Periodic Reporting for period 3 - LIFEPLAN (A Planetary Inventory of Life – a New Synthesis Built on Big Data Combined with Novel Statistical Methods)
Période du rapport: 2022-07-01 au 2023-12-31
There are two main reasons why we understand biodiversity and its drivers so poorly. First, we lack the relevant data, since for the vast majority of species we have either no data or very sporadic data. Second, the processes underlying biodiversity dynamics are complex, and we lack the tools for converting the data that we do have into a true understanding of the processes behind them.
Through LIFEPLAN, we will overcome both hurdles. We bring together the key expertise needed to generate and interpret Big Ecological Data for a global synthesis of biotic patterning across our planet uniting community ecology, methods for automated species recognition, and Bayesian statistics for immense data.
As a basis for the whole LIFEPLAN venture, we will generate a well-standardized global dataset for a substantial proportion of all species. Such standardization is achieved through semi-automated methods, producing comparable data independent of the exact expertise of the person or team conducting the sampling. Based on a recent revolution in sampling methodology, such a sampling design is now finally achievable.
To identify the species in the samples, images and sounds that are being collected, we have developed machine learning models. The massive amounts of data we are collecting make it impossible for individual human experts to go through it all, which is why we need machine learning methods. We have also set up websites for collecting the training data that will be required for the identification task. The training data will be sound, image, and DNA barcode libraries of known species.
A major challenge is that we are discovering many new species. We have addressed this challenge by developing a classification approach that uses probabilities to represent uncertainty in classification and taxa discovery. We have also developed a new approach for predicting the number of new taxa that would be discovered if a given number of additional samples were processed - providing valuable information for the design of sampling and prediction of biodiversity. This approach also adds to the statistical literature on species sampling models, relevant to very broad applications beyond ecology.
Beyond collecting our own data and analyzing it, a major part of LIFEPLAN is developing new methods for big data statistics. We have developed multiple new modelling frameworks that can flexibly adapt to the types of structure common in spatial ecology data, as well as many other applications. We have produced multiple algorithms for more efficient computation in modelling of large spatial data – these algorithms can handle broad data types and models. We have developed two new classes of algorithms to enable much faster Bayesian statistical analyses of very long time series data, while maintaining theoretical guarantees on accuracy of the approximations employed.
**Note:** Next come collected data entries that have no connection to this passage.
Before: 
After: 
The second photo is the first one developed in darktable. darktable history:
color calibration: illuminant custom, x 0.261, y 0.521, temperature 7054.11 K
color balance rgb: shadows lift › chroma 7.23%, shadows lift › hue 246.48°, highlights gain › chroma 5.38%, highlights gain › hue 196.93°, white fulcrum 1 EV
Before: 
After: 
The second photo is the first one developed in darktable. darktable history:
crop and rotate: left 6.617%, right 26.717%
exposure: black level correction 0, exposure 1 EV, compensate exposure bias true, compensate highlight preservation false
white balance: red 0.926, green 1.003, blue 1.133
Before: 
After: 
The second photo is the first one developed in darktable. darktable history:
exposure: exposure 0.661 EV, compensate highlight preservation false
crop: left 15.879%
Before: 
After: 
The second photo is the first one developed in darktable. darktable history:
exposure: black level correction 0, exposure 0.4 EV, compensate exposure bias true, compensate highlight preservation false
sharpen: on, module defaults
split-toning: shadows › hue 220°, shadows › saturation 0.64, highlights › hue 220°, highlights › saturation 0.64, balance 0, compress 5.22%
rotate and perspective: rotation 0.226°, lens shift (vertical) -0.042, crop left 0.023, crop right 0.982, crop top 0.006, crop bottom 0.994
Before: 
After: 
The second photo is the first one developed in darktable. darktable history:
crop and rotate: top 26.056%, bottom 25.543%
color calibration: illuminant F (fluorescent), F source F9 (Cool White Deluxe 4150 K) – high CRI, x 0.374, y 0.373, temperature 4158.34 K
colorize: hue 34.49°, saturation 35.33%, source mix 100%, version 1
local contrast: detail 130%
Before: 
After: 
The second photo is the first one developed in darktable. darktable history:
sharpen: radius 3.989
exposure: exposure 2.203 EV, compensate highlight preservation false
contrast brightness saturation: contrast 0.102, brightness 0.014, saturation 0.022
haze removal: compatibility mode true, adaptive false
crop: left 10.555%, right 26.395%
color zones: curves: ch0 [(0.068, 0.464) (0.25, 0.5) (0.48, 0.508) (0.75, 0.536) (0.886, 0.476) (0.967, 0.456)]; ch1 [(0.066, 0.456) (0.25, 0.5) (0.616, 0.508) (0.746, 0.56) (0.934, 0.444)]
A number of the statistical developments are also significantly beyond the state of the art in the field. Particularly notable are new structured frameworks for factor analysis, new paradigms for Gaussian process modelling with the input domain having unknown restrictions, and a new framework for species sampling modelling, improving upon the broad Bayesian nonparametric statistical literature on this topic. In addition, our articles on scalable algorithms for spatial and temporal data are significantly beyond the state of the art.
As both the data collection and the statistical work continue, we will next be able to apply the new methods we develop to our new data. We expect this to lead to a transformative new understanding of life on earth as we put together new models of how species are distributed across the globe.